François Truffaut (“The Green Room”/”The Soft Skin “/”The Wild Child “) is the cowriter and director of this slow moving but well-acted tale about the pangs of a French theatre company under the German Occupation in World War II and its desperate struggle to stay open between 1942 and 1944. It’s other writers are Jean-Claude Grumberg and Suzanne Schiffman. The film carefully shuns politics and ideology to instead become a character study and a mood picture that portrays a bleak look at the times, the backstage life of the theatre group and shows how the members of the theatre group survived. The hermetic drama is more entertaining than aesthetically pleasing, as it keeps its character study paper thin. It’s more successful capturing the dark mood of that ugly period in French history, and is more crowd pleasing than realistic in its dramatization (think The Sorrow and the Pity for a more realistic view of that period!).

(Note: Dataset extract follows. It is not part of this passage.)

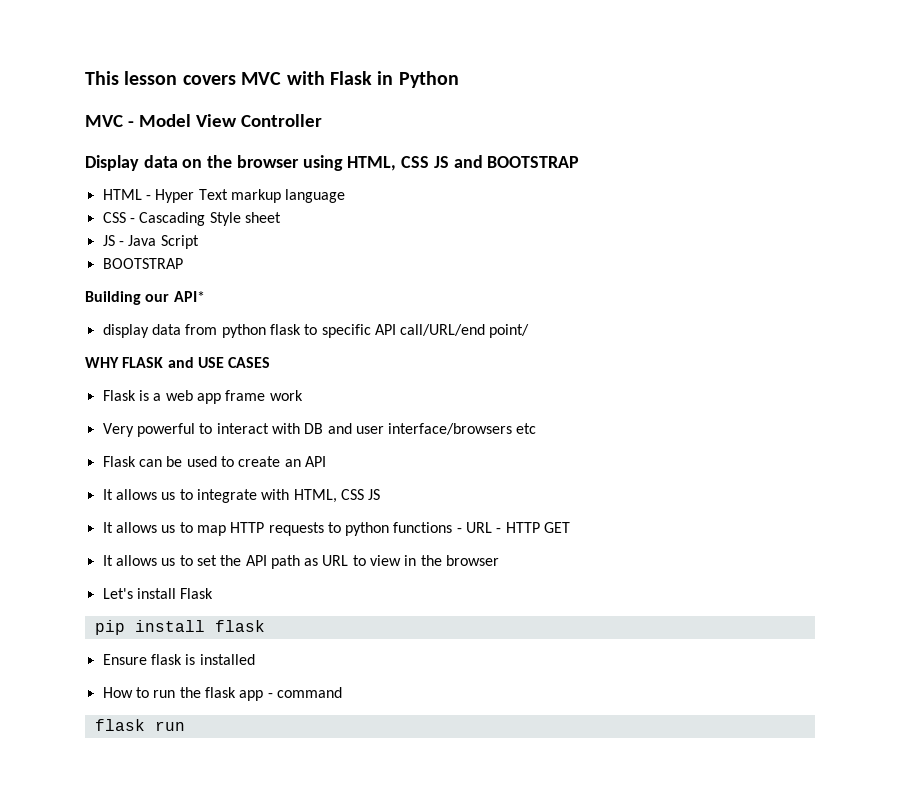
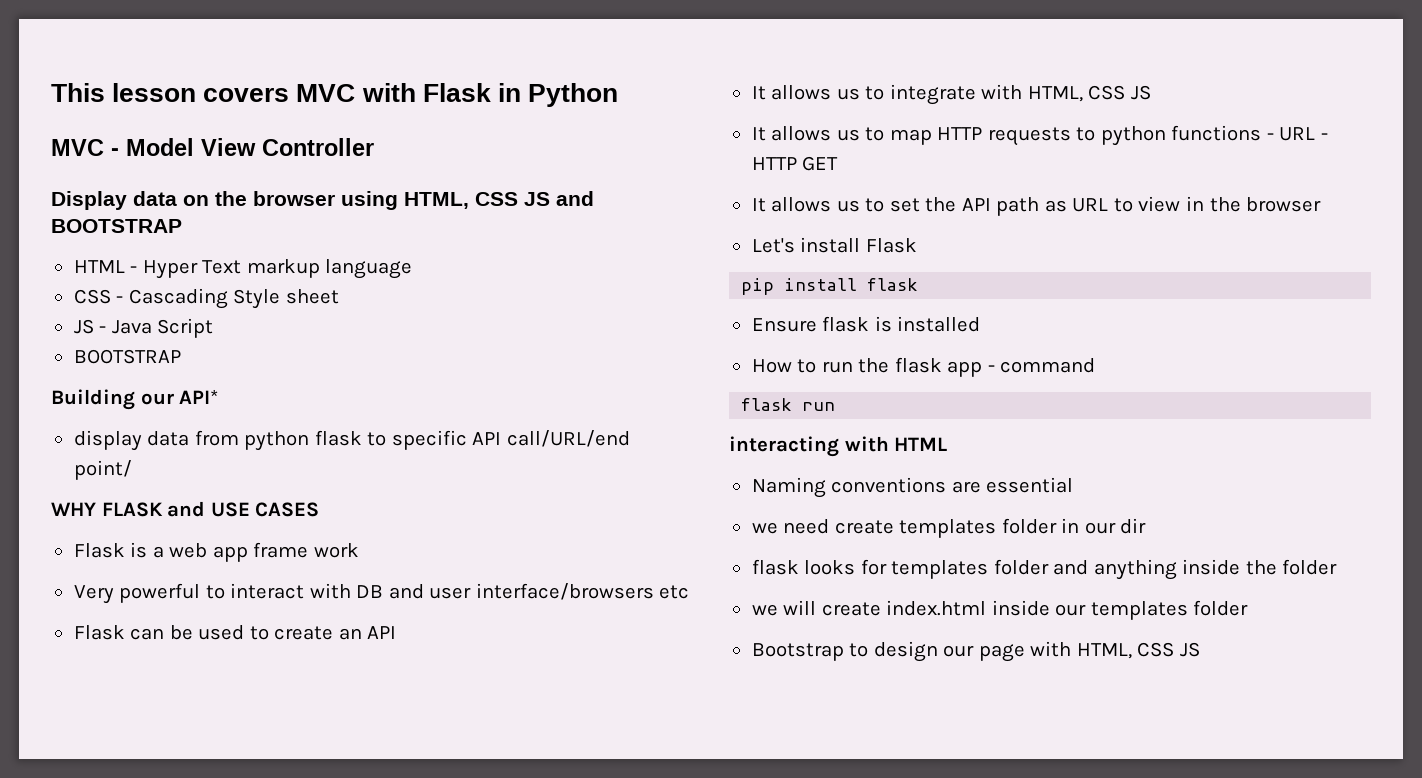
(185, 726) none -> [729,436,948,457] [751,477,1074,498] [751,518,1147,538] [751,559,1338,580] [751,600,1249,620] [751,641,1200,662] // interacting with HTML // Naming conventions are essential // we need create templates folder in our dir // flask looks for templates folder and anything inside the folder // we will create index.html inside our templates folder // Bootstrap to design our page with HTML, CSS JS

During occupied Paris in 1942, the beautiful actress Marion Steiner (Catherine Deneuve) hides her Jewish manager husband Lucas (Heinz Bennent) in the cellar of his crumbling Montmartre theatre and takes over running the theatre while they rehearse for their new Norwegian play The Woman Who Disappeared. The theatre group includes a former Grand Guignol actor, an active member of the Resistance named Bernard Granger (Gérard Depardieu), and a homosexual director named Jean-Loup Cottins (Jean Poiret), who are both in peril of arrest by the Nazis. Others include the costume designer Arlette (Andréa Ferréol) and the gutsy ingenue Nadine Marsac (Sabine Haudepin).

Marion and Bernard have eyes for each other, but out of respect for Lucas are restrained. The Paris critic Daxiat (Jean-Louis Richard) is the Nazi tool who issues theatre permits and the group must play nice with this miscreant to stay open, who is there to enforce the Nazi law that no Jew is permitted to work in the theatre (the Daxiat character is based on the real-life one).

The uplifting humanistic war drama provides unexpected laughter in its nostalgic look back at that dark period in French history that includes a contemplative look at romance, loyalty and heroism. “Metro” doesn’t tell much of the torments of Nazi-encouraged French anti-Semitism, as it just lets the cat out of the bag. But the muted colors give the film a haunted look, like it was a film made in the 1940s during the occupation.

It was nominated for a Best Foreign Film Oscar.